Job 1 →
Answer these questions using the Shonentai album text:
(a) On what date was the album released?
(b) Which two members were announced as withdrawing from the group and agency?
(c) How many tracks does the regular edition contain in total?

Source document →
----------
Greatest hits album by Shonentai
- Released: 12 December 2020
- Recorded: 1985–2020
- Genre: J-Pop
- Length: Disc 1 - 58:55 Disc 2 - 60:19 Disc 3 - 61:07
- Label: ELOV-Label
- Producer: Julie K.(Executive producer) Johnny H.Kitagawa (Eternal producer)

Shonentai chronology
| Prism (1999) | Shonentai 35th Anniversary Best (2020) |  |

= Shonentai 35th Anniversary Best =

Shonentai 35th Anniversary Best is the second compilation album by Japanese idol group Shonentai. It was released on 12 December 2020, the day of their 35th anniversary, under ELOV-Label. The album release was announced on the same day as an announcement from the withdrawal from group and agency of two members – Nishikiori and Uekusa, as there are no future plans for the group.

==Background==
It is their first album release since 1999's studio album Prism and their first compilation album in 32 years. In November 2020, they've changed their visual profile image on their official website page for the first time in 12 years.

The compilation album was released in two types: a regular edition and a limited edition, available only for the fanclub members. Both of the editions share the same track list on the Disc 1 and Disc 2.

Regular edition of the album includes 3 CDs of the biggest hits from their career such as Kamen Budokai, Kimi Dake ni and several picks up from B-Side and albums, with a total of 39 tracks.
----------
[Stored items from a collection]
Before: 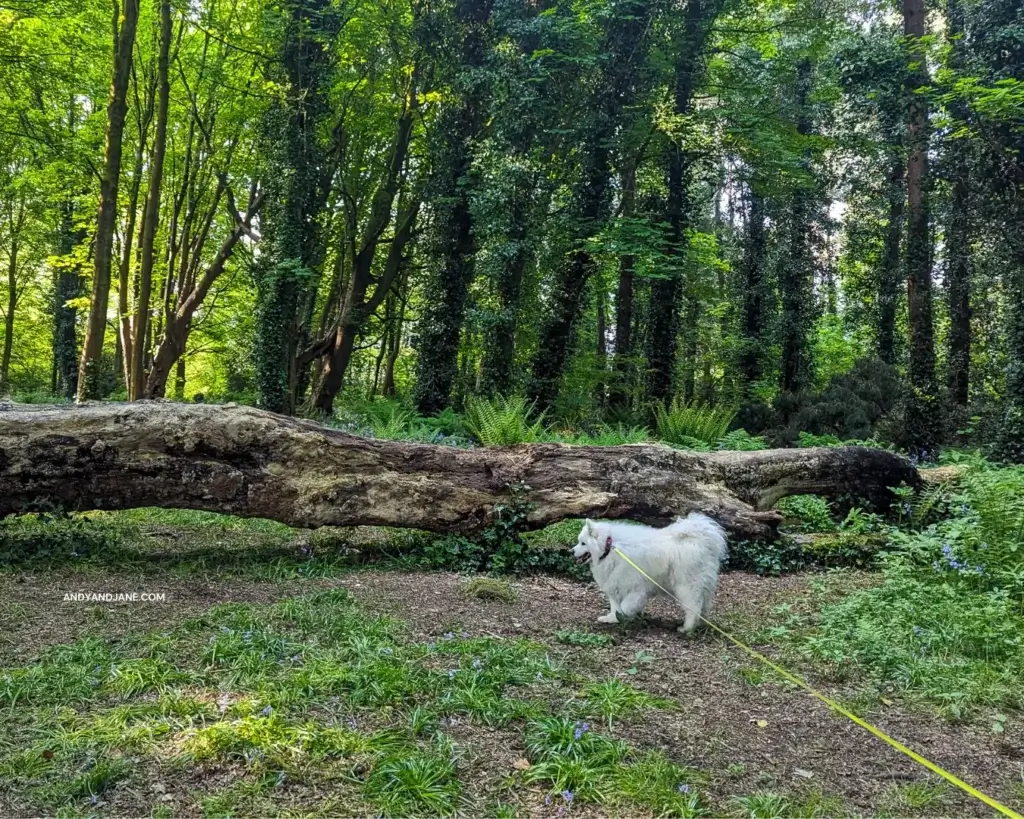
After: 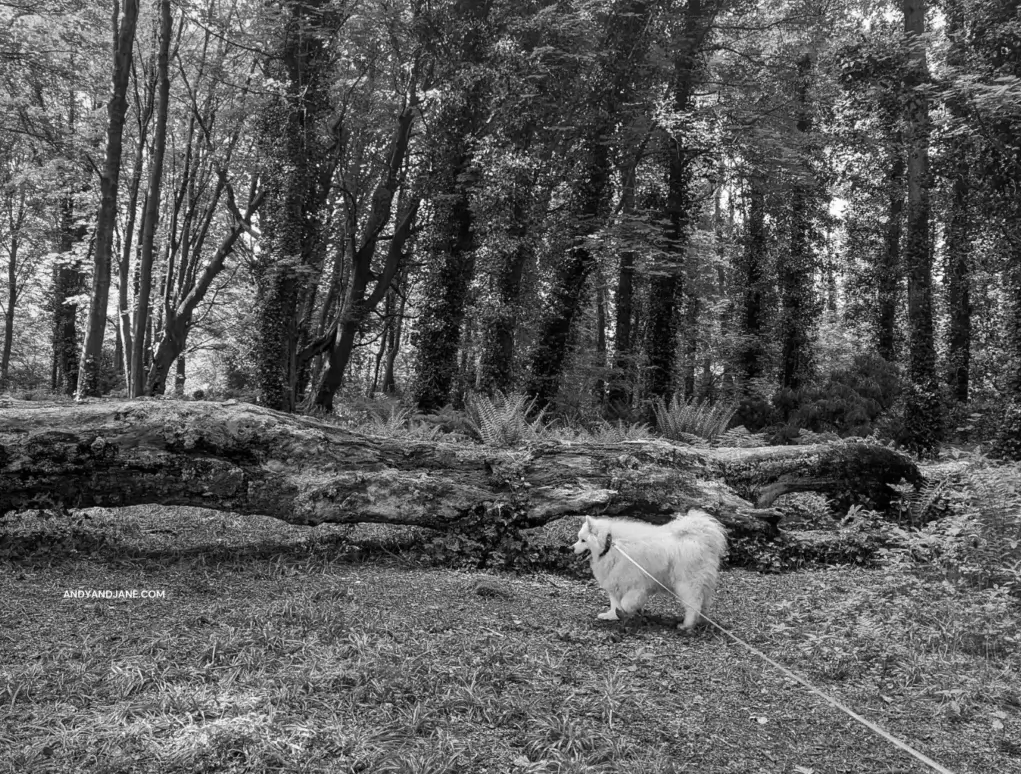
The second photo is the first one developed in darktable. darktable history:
color correction: saturation 1.8
monochrome: on, module defaults
crop: top 0.448%, right 0.264%, bottom 5.045%
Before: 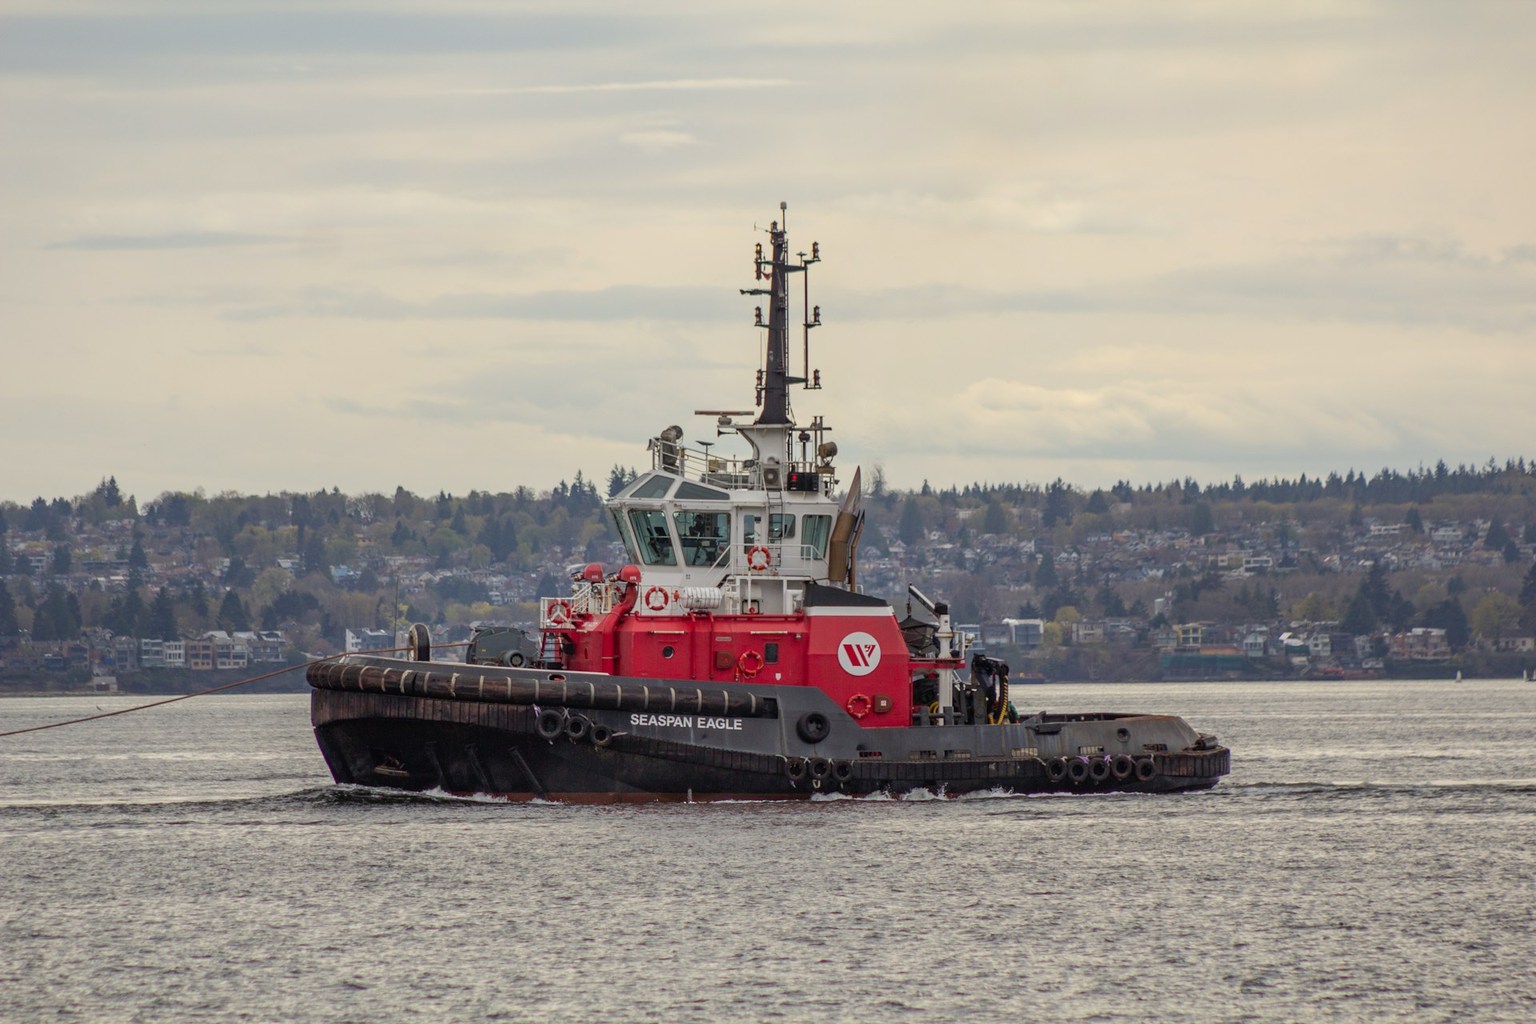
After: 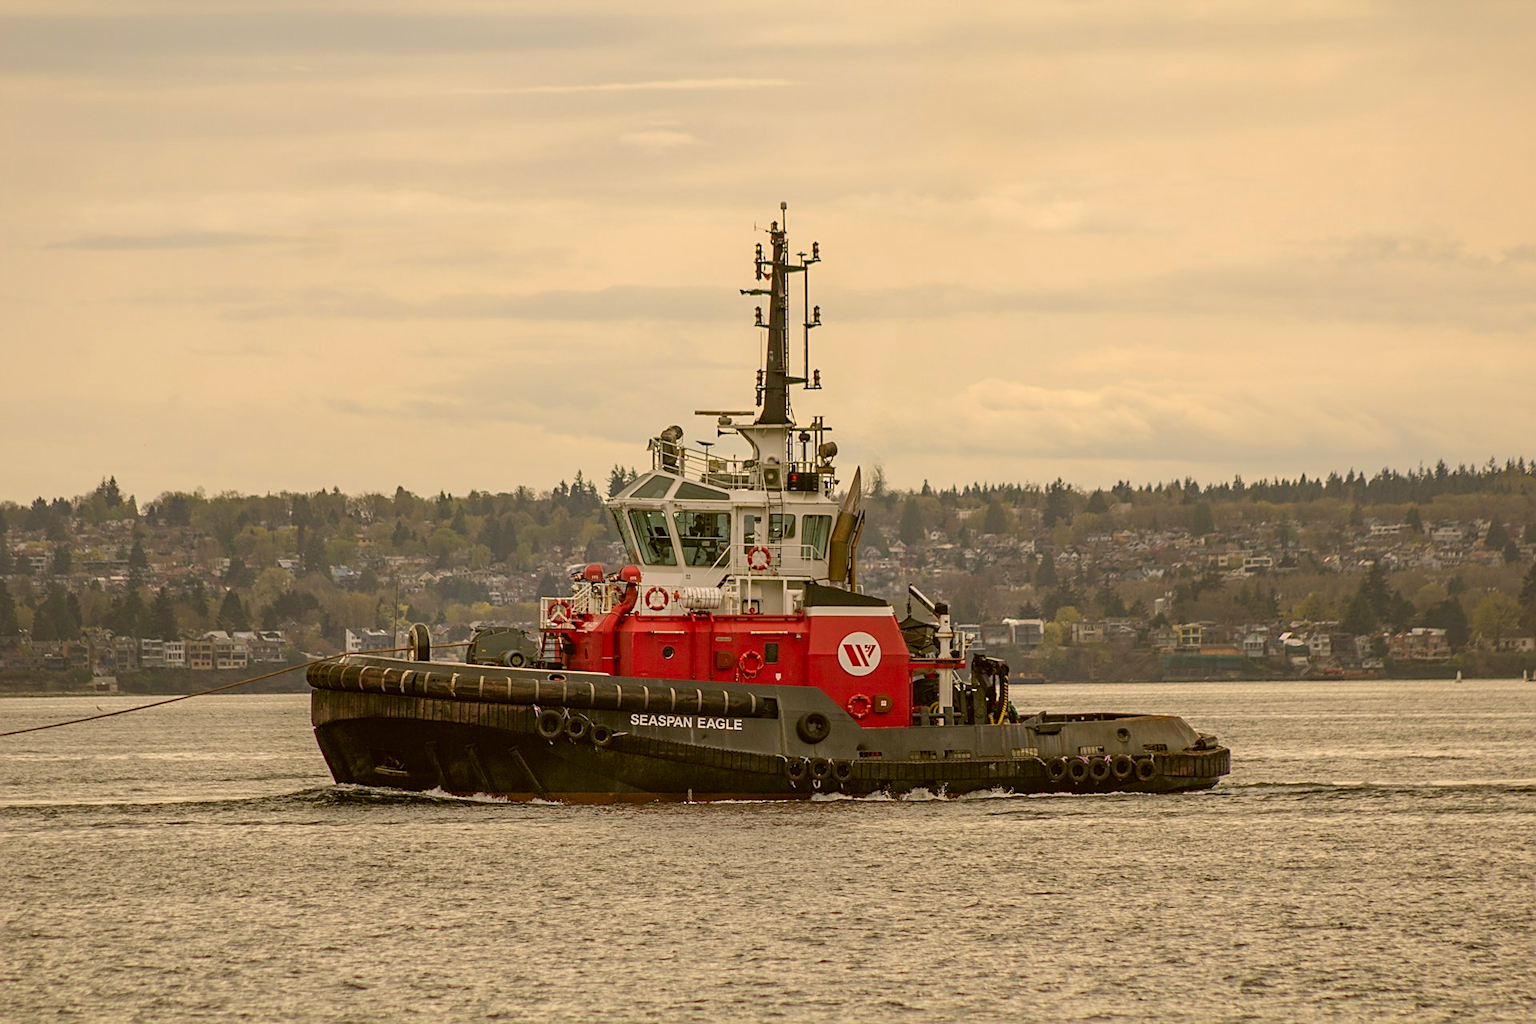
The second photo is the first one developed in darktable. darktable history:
----------
Job 2 →
Please write out every line of the records above word for word, leaving the pictures out.

Correct result 1 →
(a) 12 December 2020
(b) Nishikiori and Uekusa
(c) 39

Correct result 2 →
Before: 
After: 
The second photo is the first one developed in darktable. darktable history:
color correction: saturation 1.8
monochrome: on, module defaults
crop: top 0.448%, right 0.264%, bottom 5.045%
Before: 
After: 
The second photo is the first one developed in darktable. darktable history:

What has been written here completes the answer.